Material for this task:
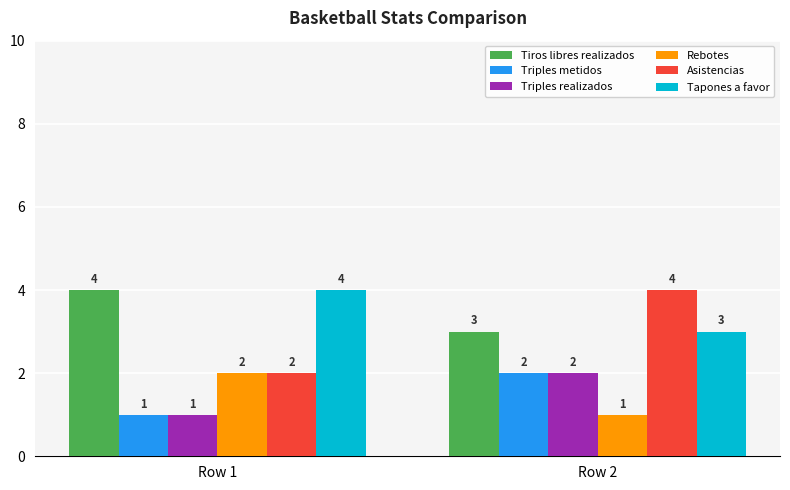

Reading left to right, what are all the values shown in this chart?

Tiros libres realizados: Row 1=4	Row 2=3
Triples metidos: Row 1=1	Row 2=2
Triples realizados: Row 1=1	Row 2=2
Rebotes: Row 1=2	Row 2=1
Asistencias: Row 1=2	Row 2=4
Tapones a favor: Row 1=4	Row 2=3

Your objective: Copy the lines above word for word, leaving out any pictures.

Task result:
Reading left to right, what are all the values shown in this chart?

Tiros libres realizados: Row 1=4	Row 2=3
Triples metidos: Row 1=1	Row 2=2
Triples realizados: Row 1=1	Row 2=2
Rebotes: Row 1=2	Row 2=1
Asistencias: Row 1=2	Row 2=4
Tapones a favor: Row 1=4	Row 2=3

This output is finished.